Arabaya yaklaştıkça çocuklar daha da emin oldu. Arabayı iten adam her zamanki dondurmacı değildi. Kısa boylu, tombik, beyaz saçlı ve önlüklü amca yoktu arabanın arkasında. Dondurma arabası bu sefer çok sessiz gelmişti. Çocuklardan biri bir adım öne çıktı ve adamın yüzüne bakmaya çalıştı ama adam çok uzundu. Boyu sadece dondurma tezgahının kenarına gelen çocuk boynu ağrıyana kadar kafasını kaldırdı ama adamın tam arkasında kalan soğuk kış güneşi gözlerini kamaştırdı.

Adamın yüzünü göremiyordu sadece gözlerinin olması gereken yerde iki tane kara delik vardı. Uzun süre bakan bir çocuğun düşüp kaybolabileceği kadar derin iki çukur.

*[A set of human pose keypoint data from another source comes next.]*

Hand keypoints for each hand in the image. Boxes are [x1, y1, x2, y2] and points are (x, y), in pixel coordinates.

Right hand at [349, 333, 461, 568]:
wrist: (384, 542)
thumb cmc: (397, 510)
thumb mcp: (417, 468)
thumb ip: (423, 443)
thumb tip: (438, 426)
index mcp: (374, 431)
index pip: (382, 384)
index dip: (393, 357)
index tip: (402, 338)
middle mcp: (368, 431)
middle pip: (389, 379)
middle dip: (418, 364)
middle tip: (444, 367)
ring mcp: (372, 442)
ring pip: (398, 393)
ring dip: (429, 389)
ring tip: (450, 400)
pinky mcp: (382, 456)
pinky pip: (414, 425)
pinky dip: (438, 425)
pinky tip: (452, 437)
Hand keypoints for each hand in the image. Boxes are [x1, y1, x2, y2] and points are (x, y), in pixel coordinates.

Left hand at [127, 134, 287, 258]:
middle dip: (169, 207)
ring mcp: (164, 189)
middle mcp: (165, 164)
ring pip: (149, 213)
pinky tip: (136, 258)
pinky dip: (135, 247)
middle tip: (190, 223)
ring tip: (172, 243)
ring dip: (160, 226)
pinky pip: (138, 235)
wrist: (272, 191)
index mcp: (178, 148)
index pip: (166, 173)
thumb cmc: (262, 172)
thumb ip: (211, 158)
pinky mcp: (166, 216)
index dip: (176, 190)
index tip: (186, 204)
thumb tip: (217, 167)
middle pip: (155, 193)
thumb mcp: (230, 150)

Annesinin ne diyeceğine aldırış etmeyen çocuk ‘’Dondurma alabilir miyim?’’ dedi. Adam çocuğa baktı, gözlerine doğru. Çocuk gözlerini kaçırdı. ‘’Elbette,’’ dedi adam. Çocuk tekrar baktı adama, korkarak. Dondurmacı çubuğunu kaldırdı, öbür dondurmacının çubuğuna benzemiyordu. Daha kısa ve daha kalındı. Adam kalın parmakları arasına aldığı külahın ucuna bir top bıraktı, çocuğa uzattı.

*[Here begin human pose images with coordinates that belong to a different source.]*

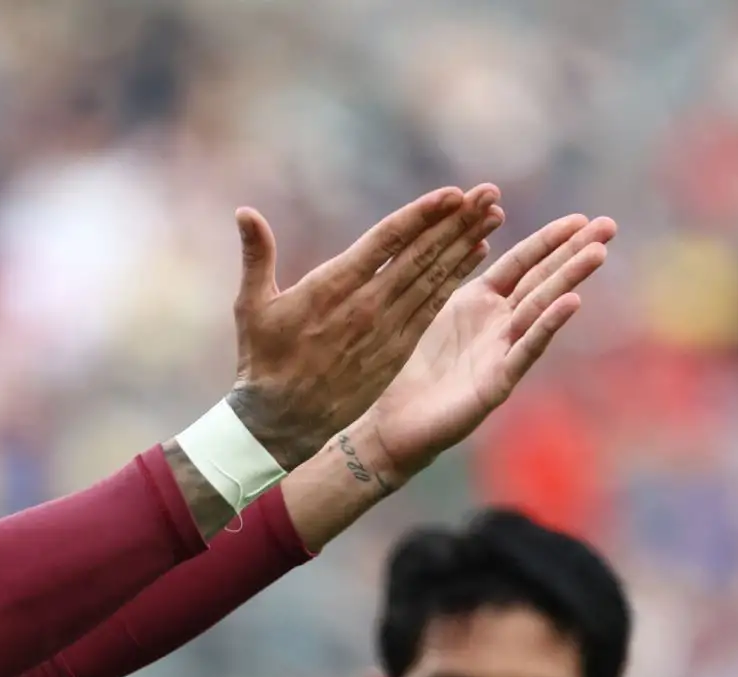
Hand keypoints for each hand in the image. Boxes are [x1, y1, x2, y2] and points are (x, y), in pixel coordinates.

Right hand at [223, 185, 504, 468]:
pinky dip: (455, 279)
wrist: (281, 422)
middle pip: (420, 255)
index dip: (422, 215)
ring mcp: (385, 330)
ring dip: (465, 245)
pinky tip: (477, 256)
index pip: (386, 241)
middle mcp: (366, 306)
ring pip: (434, 279)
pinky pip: (433, 307)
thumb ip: (256, 255)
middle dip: (457, 222)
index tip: (453, 193)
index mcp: (332, 288)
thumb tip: (244, 211)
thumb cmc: (263, 360)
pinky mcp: (396, 350)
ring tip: (493, 215)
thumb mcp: (252, 306)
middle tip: (488, 193)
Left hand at [350, 213, 615, 486]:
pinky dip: (548, 325)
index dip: (549, 240)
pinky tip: (572, 301)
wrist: (394, 422)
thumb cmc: (411, 369)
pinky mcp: (496, 383)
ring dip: (568, 279)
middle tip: (610, 225)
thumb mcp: (435, 314)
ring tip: (598, 253)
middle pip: (540, 280)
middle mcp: (497, 324)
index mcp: (479, 302)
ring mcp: (500, 352)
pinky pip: (525, 349)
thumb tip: (475, 235)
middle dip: (574, 252)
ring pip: (539, 309)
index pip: (521, 263)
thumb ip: (455, 279)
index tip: (581, 218)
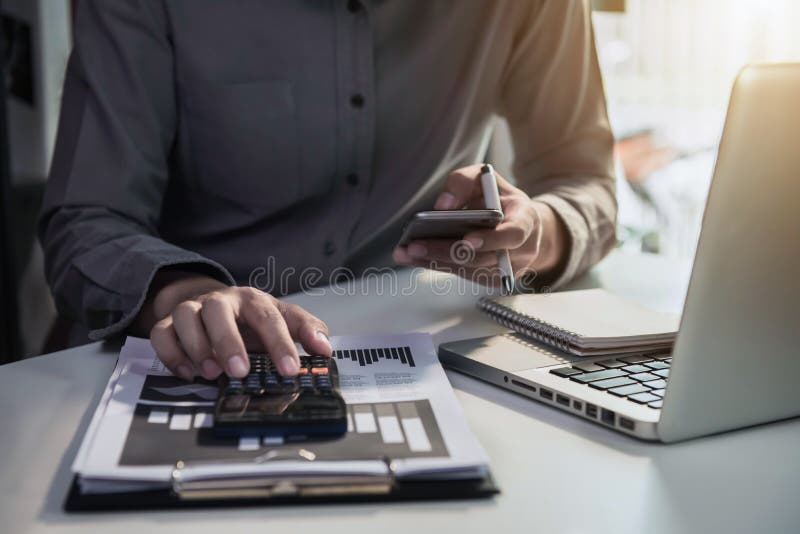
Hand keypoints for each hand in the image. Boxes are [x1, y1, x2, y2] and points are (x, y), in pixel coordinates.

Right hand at [135, 272, 331, 380]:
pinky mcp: (168, 323)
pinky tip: (188, 373)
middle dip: (228, 342)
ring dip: (197, 346)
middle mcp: (221, 301)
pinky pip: (161, 334)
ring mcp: (192, 310)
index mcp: (253, 300)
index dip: (280, 343)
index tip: (289, 370)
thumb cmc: (252, 319)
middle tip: (239, 372)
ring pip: (185, 317)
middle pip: (219, 312)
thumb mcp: (282, 319)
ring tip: (212, 374)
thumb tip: (325, 349)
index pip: (269, 317)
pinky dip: (172, 354)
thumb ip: (305, 330)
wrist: (214, 305)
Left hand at [392, 164, 568, 286]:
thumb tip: (442, 205)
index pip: (513, 235)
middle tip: (416, 246)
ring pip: (469, 269)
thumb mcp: (485, 178)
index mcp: (526, 221)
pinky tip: (415, 257)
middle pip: (482, 257)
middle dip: (446, 251)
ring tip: (407, 252)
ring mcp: (507, 269)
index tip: (467, 240)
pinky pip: (464, 275)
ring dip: (435, 261)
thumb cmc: (499, 198)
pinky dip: (438, 265)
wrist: (520, 223)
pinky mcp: (492, 279)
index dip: (491, 240)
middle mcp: (521, 250)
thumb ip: (464, 182)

Çocuk hemen ellerini uzatıp aldı dondurmasını. Bu sefer oyun oynamak istememişti. Arkadaşlarına baktı onlar dondurma istemiyordu sanki. Adam sopasının ucuyla tentedeki çıngıraklara vurdu.

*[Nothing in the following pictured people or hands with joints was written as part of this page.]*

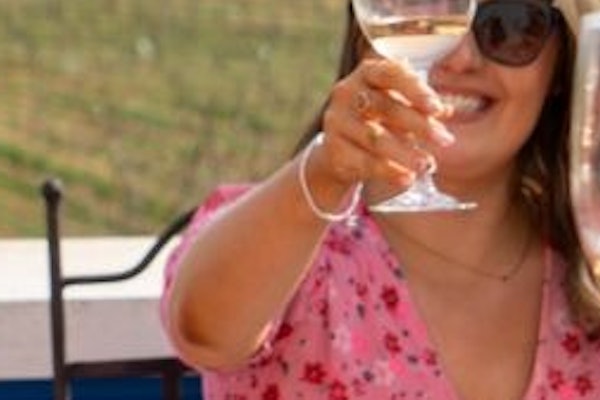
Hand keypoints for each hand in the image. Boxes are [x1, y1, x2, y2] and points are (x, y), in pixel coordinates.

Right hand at [314, 57, 454, 194]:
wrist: (340, 149)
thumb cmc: (379, 118)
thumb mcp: (400, 106)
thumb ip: (421, 106)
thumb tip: (447, 111)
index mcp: (367, 73)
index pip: (391, 74)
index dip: (415, 90)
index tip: (438, 109)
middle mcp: (346, 92)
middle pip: (385, 107)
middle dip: (419, 125)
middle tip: (445, 141)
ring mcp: (336, 121)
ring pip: (374, 137)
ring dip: (405, 152)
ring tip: (428, 165)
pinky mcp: (332, 149)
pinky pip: (363, 162)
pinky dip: (388, 172)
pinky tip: (407, 179)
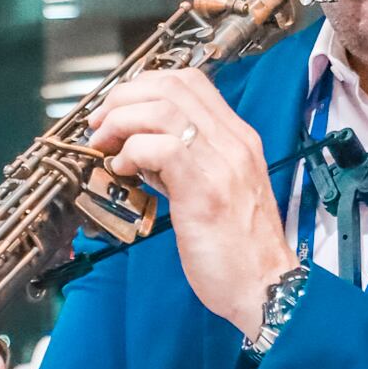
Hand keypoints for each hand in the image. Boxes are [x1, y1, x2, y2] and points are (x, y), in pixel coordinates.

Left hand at [87, 67, 298, 337]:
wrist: (266, 286)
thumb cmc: (239, 250)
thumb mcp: (216, 193)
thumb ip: (184, 166)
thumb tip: (142, 150)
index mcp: (238, 139)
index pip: (190, 82)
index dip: (145, 85)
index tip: (119, 108)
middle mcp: (233, 142)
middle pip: (171, 86)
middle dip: (125, 97)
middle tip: (101, 124)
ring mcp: (221, 162)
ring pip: (161, 109)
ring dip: (121, 121)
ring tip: (105, 145)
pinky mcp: (204, 188)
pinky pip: (158, 147)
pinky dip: (131, 152)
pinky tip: (124, 171)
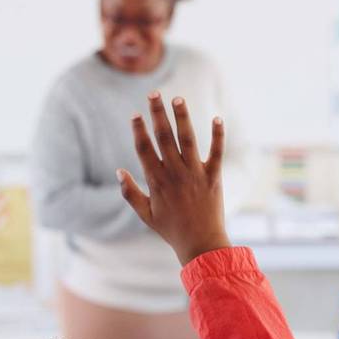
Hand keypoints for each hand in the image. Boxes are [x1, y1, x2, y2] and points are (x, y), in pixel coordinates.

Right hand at [118, 92, 229, 265]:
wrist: (201, 244)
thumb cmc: (171, 230)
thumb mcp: (146, 214)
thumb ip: (130, 193)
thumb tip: (120, 171)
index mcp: (156, 181)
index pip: (144, 149)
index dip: (138, 130)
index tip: (135, 114)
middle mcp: (175, 173)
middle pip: (164, 137)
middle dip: (157, 114)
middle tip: (154, 94)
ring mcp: (195, 174)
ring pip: (188, 139)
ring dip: (182, 117)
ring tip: (177, 98)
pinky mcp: (214, 177)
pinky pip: (217, 152)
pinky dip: (218, 135)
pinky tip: (217, 118)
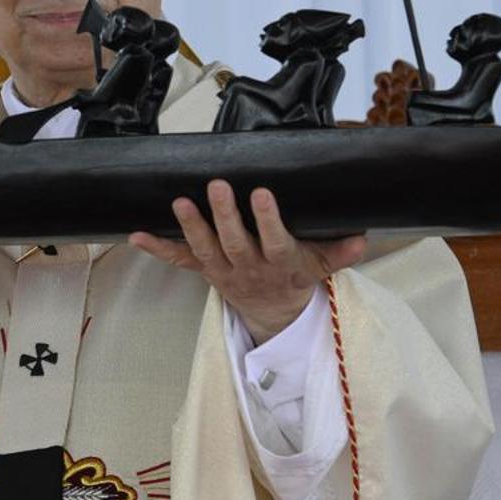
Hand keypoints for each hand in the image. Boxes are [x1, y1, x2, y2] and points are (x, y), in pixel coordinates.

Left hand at [130, 179, 366, 344]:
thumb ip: (341, 253)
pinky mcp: (204, 271)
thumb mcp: (323, 268)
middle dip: (224, 215)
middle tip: (217, 185)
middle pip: (234, 243)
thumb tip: (365, 238)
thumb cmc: (298, 277)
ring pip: (204, 250)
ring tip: (180, 202)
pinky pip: (178, 261)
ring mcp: (222, 271)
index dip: (267, 220)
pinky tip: (135, 236)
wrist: (275, 314)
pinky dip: (157, 250)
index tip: (262, 193)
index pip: (274, 242)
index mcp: (279, 264)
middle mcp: (248, 268)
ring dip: (191, 226)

Bu sefer o neşeli sesler yükselmedi çıngıraklardan. Uzaktan gelen bir gürültü duyuldu. Büyük bir güç uğuldayarak geliyordu. Gök karardı. Kulakları sağır eden bir sesti yaklaşan. Çocuk sallanmaya başladı. Ama dondurma arabası sabit duruyor, hiç sallanmıyordu. Arkadaşları kaçarak evlerine gittiler, tüm korkan çocuklar gibi. Evler titredi, ağaçlar sallandı, yollar dalgalandı. Kuşların hepsi kaçtı.

Dondurma külahtan damlamaya başladı. Ayakkabısının yanına iki beyaz damla. Çocuk bir umut dondurmacıyı görme için kaldırdı kafasını. Adam gitmişti.